Like the company onstage, the Théâtre du Soleil is an ensemble theater, with a permanent troupe of actors and a singular vision, sustained over decades. Its players have a different kind of rapport than freelancers: When the characters sit down to eat together, their banter feels entirely natural. Nelson brings out a welcome new side of them, more casual than Mnouchkine’s directing style.

“Our Life in Art” really shines when Nelson plays up the contrast between the artists’ lives and the ideological pressure they were under in the Soviet Union. The play is book-ended by two letters Stanislavski wrote to Stalin in the 1930s, read onstage by the actor Arman Saribekyan. In them, Stanislavski praises “the great Communist Party” and the “spring of life” it supposedly brought to Russian art. “That’s why I love my homeland,” he says.

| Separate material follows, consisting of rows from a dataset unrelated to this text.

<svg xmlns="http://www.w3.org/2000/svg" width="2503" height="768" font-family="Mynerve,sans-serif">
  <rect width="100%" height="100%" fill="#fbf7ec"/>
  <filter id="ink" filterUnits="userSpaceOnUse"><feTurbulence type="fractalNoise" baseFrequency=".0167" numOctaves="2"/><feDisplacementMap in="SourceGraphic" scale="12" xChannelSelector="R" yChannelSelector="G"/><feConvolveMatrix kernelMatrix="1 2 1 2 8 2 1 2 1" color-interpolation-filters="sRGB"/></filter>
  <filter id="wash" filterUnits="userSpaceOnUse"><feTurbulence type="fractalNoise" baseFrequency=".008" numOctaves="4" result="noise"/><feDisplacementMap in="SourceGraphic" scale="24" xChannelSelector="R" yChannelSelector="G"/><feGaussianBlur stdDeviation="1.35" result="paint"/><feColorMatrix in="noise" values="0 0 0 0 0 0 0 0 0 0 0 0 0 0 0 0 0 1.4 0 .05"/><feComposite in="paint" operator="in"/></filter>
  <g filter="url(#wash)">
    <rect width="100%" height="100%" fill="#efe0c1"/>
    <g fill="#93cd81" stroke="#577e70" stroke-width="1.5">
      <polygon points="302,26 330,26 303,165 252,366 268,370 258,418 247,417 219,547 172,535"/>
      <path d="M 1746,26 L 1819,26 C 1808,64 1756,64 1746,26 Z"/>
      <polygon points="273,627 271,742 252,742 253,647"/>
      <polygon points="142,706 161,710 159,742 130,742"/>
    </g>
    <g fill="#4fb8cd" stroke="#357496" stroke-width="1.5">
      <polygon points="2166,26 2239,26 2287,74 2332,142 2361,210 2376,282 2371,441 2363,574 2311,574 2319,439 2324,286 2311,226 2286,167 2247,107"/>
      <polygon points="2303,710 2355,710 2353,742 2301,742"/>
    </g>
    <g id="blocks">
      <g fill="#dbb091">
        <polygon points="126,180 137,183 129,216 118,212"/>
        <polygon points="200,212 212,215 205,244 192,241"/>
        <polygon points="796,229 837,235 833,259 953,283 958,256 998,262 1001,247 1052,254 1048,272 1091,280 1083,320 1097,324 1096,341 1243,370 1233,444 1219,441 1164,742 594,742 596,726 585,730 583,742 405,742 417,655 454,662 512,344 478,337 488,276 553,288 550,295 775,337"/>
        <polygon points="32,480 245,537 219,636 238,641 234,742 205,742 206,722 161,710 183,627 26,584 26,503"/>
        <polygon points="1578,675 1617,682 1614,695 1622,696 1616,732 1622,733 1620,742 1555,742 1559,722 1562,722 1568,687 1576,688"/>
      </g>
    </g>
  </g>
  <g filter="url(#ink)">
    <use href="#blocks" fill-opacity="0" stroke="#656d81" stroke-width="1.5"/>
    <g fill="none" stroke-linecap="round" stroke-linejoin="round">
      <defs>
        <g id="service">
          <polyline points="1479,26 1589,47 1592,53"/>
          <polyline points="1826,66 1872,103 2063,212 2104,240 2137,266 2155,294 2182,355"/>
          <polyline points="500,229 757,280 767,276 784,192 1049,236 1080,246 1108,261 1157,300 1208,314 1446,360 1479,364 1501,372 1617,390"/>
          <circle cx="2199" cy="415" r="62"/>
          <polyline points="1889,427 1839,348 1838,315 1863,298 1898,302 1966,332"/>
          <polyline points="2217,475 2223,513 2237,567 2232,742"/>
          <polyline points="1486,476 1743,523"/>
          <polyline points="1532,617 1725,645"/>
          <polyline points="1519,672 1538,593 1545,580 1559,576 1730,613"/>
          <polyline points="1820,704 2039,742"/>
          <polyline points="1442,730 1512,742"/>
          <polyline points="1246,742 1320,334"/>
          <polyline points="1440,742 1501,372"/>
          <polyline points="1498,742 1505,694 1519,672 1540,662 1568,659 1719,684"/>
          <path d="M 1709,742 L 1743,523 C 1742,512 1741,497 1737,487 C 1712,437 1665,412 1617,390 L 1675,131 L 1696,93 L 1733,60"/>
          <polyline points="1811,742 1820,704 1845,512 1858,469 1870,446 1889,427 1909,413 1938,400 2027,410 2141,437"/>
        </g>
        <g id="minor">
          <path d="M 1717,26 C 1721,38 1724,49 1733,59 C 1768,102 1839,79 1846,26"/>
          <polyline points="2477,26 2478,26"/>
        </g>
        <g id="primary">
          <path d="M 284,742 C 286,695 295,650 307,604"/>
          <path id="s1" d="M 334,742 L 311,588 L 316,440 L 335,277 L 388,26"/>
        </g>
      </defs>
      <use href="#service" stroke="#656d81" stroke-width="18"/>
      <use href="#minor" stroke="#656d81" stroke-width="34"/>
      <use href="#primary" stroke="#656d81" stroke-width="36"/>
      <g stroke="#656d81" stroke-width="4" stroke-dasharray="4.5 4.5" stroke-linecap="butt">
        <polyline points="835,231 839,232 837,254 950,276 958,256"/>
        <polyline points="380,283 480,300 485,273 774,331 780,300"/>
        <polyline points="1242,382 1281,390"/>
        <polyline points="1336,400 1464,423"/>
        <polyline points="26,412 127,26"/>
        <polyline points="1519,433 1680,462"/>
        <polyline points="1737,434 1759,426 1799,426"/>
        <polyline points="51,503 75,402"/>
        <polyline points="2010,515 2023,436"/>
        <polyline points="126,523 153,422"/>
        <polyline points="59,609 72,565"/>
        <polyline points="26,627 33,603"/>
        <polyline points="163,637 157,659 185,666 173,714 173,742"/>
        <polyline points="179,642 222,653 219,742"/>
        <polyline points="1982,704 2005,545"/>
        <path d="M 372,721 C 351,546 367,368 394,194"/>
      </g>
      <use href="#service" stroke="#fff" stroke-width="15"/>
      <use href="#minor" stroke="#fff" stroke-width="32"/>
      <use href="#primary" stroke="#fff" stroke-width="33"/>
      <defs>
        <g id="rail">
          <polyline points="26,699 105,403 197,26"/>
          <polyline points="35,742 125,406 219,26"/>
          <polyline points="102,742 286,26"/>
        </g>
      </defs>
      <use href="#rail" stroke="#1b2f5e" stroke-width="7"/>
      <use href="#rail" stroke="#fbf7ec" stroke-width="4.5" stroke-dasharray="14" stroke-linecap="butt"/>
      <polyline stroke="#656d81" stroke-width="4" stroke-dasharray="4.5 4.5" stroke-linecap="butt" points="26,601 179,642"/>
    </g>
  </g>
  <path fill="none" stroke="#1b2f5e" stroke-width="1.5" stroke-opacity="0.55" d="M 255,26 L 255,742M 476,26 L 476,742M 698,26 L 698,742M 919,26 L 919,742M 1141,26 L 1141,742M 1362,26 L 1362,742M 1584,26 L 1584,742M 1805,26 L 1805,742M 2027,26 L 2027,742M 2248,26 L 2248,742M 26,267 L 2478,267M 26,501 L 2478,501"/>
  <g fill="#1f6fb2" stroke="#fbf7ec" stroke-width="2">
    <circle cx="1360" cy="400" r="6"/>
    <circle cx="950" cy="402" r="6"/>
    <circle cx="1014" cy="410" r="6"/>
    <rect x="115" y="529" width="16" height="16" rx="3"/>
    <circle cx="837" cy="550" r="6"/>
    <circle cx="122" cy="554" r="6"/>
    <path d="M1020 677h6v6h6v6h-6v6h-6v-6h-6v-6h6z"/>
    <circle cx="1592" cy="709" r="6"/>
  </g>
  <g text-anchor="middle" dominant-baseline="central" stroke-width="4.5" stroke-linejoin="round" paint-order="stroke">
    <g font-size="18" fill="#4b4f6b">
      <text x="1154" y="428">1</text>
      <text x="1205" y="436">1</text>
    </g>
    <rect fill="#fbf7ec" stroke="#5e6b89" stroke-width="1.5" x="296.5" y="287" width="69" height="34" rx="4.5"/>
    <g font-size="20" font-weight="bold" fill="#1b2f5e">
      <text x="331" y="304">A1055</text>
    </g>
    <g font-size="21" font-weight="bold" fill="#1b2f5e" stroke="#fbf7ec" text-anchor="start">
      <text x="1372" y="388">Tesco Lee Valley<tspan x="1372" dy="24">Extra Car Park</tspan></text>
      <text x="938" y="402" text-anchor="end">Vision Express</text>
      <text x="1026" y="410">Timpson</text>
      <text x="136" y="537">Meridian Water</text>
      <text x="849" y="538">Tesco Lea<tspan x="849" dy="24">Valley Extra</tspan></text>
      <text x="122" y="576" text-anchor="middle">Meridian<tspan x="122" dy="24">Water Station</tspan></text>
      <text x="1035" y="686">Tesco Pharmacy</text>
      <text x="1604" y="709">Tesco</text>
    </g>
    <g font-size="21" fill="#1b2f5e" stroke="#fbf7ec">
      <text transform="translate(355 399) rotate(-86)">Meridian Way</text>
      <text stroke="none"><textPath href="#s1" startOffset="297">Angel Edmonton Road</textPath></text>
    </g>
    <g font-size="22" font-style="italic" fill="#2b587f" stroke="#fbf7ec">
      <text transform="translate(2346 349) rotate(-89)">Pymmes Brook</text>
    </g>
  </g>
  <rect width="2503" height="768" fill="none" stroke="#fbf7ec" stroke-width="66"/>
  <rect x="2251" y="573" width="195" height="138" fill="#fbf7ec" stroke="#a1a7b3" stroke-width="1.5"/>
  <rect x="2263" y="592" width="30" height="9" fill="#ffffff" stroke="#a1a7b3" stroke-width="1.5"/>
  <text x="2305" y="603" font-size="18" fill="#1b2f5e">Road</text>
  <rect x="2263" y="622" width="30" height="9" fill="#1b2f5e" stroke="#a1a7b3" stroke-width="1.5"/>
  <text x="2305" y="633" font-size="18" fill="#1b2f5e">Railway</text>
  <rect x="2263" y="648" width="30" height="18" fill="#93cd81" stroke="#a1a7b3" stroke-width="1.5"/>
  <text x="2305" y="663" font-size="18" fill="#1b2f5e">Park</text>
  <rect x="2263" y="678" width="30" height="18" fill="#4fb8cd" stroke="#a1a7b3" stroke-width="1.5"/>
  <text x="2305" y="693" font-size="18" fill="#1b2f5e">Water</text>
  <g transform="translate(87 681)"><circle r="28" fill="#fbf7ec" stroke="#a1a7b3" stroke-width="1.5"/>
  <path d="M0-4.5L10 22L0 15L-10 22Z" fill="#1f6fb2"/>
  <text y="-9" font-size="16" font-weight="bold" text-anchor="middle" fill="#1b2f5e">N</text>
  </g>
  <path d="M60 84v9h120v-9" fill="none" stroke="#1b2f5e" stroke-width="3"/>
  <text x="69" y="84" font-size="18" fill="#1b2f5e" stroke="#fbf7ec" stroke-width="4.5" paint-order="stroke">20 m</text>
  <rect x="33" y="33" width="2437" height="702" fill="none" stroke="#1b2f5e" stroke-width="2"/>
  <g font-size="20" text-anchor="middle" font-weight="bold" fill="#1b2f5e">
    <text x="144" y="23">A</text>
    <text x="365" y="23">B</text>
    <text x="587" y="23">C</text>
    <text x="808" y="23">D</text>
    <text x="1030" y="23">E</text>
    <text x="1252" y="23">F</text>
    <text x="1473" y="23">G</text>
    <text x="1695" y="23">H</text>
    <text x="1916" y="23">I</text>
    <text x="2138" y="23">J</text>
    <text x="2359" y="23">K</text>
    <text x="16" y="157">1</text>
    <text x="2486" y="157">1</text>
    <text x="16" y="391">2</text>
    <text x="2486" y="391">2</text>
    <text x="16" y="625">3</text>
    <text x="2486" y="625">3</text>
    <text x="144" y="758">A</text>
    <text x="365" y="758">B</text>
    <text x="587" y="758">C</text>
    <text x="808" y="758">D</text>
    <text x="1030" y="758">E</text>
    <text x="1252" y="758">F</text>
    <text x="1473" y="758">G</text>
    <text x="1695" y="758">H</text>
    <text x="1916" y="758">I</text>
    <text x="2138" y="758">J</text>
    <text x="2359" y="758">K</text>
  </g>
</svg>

Saribekyan explains that Stanislavski signed the letters under duress, and that their sentiment is purposely at odds with the restrained, laconic director we witness in the play, as performed by Maurice Durozier. Stanislavski grew up in an affluent family under the czars before adjusting to the communist system after the Revolution, and Nelson touches on the “re-education” that Stanislavski had to endure.